Dataset entries:

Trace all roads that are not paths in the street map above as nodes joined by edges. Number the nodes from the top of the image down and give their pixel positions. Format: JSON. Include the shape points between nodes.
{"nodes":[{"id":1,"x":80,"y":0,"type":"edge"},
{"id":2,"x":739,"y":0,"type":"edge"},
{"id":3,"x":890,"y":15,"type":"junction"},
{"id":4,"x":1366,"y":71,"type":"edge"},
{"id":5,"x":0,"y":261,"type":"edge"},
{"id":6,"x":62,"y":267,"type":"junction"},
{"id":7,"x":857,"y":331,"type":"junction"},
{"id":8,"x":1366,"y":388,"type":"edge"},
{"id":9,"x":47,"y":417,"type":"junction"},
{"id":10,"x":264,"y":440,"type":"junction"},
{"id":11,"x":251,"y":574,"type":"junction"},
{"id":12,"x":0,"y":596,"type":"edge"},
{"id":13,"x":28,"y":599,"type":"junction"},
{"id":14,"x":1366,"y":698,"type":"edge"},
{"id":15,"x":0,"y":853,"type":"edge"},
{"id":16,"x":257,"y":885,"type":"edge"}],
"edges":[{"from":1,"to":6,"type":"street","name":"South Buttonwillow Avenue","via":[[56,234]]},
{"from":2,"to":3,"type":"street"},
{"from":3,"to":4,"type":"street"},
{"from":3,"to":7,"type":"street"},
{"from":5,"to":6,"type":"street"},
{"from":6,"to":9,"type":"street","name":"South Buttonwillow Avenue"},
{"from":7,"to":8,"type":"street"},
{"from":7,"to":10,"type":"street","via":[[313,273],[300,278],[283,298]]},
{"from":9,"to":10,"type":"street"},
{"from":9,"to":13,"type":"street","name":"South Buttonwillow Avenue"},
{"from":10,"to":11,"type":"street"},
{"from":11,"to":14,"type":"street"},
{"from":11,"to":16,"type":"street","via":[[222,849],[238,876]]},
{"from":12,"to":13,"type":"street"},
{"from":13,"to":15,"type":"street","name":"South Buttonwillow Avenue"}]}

WORK TO COMPLETE: Each line above that has the word "junction" should be copied.

ANSWER AREA:
{"id":3,"x":890,"y":15,"type":"junction"},
{"id":6,"x":62,"y":267,"type":"junction"},
{"id":7,"x":857,"y":331,"type":"junction"},
{"id":9,"x":47,"y":417,"type":"junction"},
{"id":10,"x":264,"y":440,"type":"junction"},
{"id":11,"x":251,"y":574,"type":"junction"},
{"id":13,"x":28,"y":599,"type":"junction"},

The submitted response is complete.